El viejo profesor, uno de los coautores de la nueva constitución de la Federación Rusa (1993), necesita a su lado a un hombre de confianza y que, por sobre todo, conozca la ciudad como la palma de su mano. Putin, por supuesto. Pero cuando el ex agente cuarentón se instala en el fastuoso Palacio Smolni, advierte que las oficinas han sido vaciadas, quedando en las paredes los viejos cuadros de Lenin y las alegorías patrióticas del Estado que dejó de existir.

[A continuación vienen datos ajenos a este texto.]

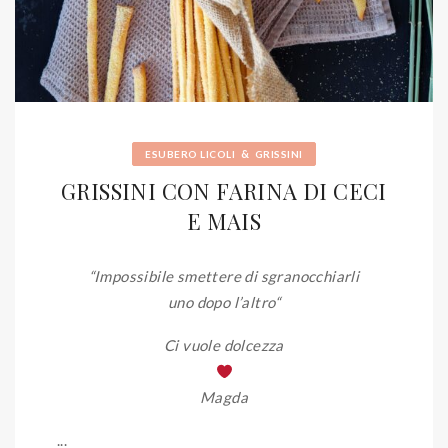
&
ESUBERO LICOLI
GRISSINI
GRISSINI CON FARINA DI CECI
E MAIS
“Impossibile smettere di sgranocchiarli
uno dopo l’altro
“
Ci vuole dolcezza
Magda
...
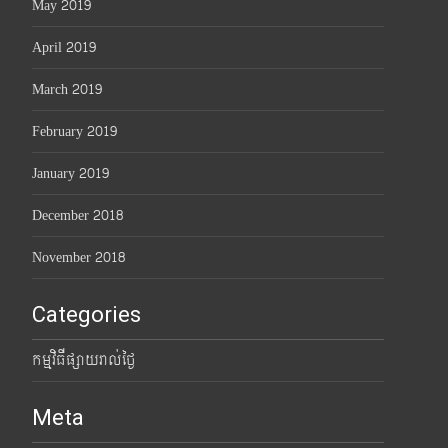
May 2019
April 2019
March 2019
February 2019
January 2019
December 2018
November 2018
Categories
កម្មវិធីផ្សាយរាល់ថ្ងៃ
Meta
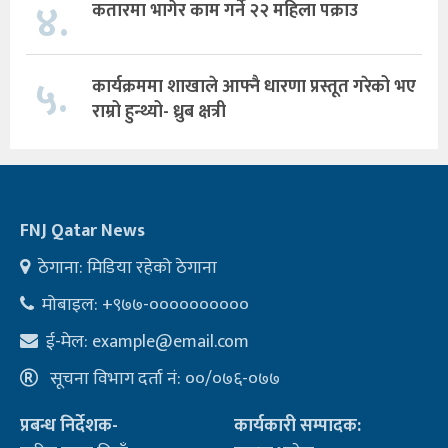
४.
कतारमा भागेर काम गर्ने २२ महिला पक्राउ
५.
कार्यक्रममा शाखाले आफ्नै धारणा प्रस्तूत गरेको भए
राम्रो हुन्थ्यो- ध्रुब क्षत्री
FNJ Qatar News
ठेगाना: मिडिया रहेको ठेगाना
मोबाइल: +९७७-००००००००००
ई-मेल:
example@email.com
सूचना विभाग दर्ता नं: ००/०७६-०७७
प्रबन्ध निर्देशक-
कार्यकारी सम्पादक:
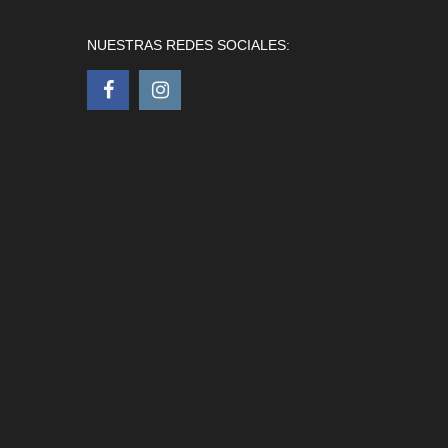
NUESTRAS REDES SOCIALES:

En su recomendable biografía de Putin, el francés Fréderic Pons apunta que la mayoría de los nuevos empleados de la alcaldía cuelgan una fotografía del alcohólico presidente Boris Yeltsin. Putin, en cambio, pide la de Pedro el Grande (1672-1725). Apunta: “Le ofrecen dos: el primero es un grabado romántico del ‘zar de todas las Rusias’. Y el otro es un retrato donde se lo ve más viejo, preocupado, tras haberse embarcado en las reformas que dejaron sentadas las bases del imperio ruso”. Putin elige el segundo.
Varios ayudantes de la época coinciden en recordar un comentario de Putin: El que lamenta la desaparición de la Unión Soviética no tiene corazón; el que anhela su restauración, no tiene cabeza. Sigilosamente, la era Putin ha empezado. El yudoca empieza su trabajo político y, nueve años después, alcanza las alturas del Kremlin.
(Fuentes: Oliver Stone: The Putin interviews. Serie de Televisión, 2017; Vladimir Putin, Fréderic Pons, El Ateneo, Buenos Aires, 2017; Marshall Berman: San Petersburgo: el modernismo del subdesarrollo en Todo lo sólido se desvanece en el aire, Siglo XXI, México, 1988, y archivo del autor.)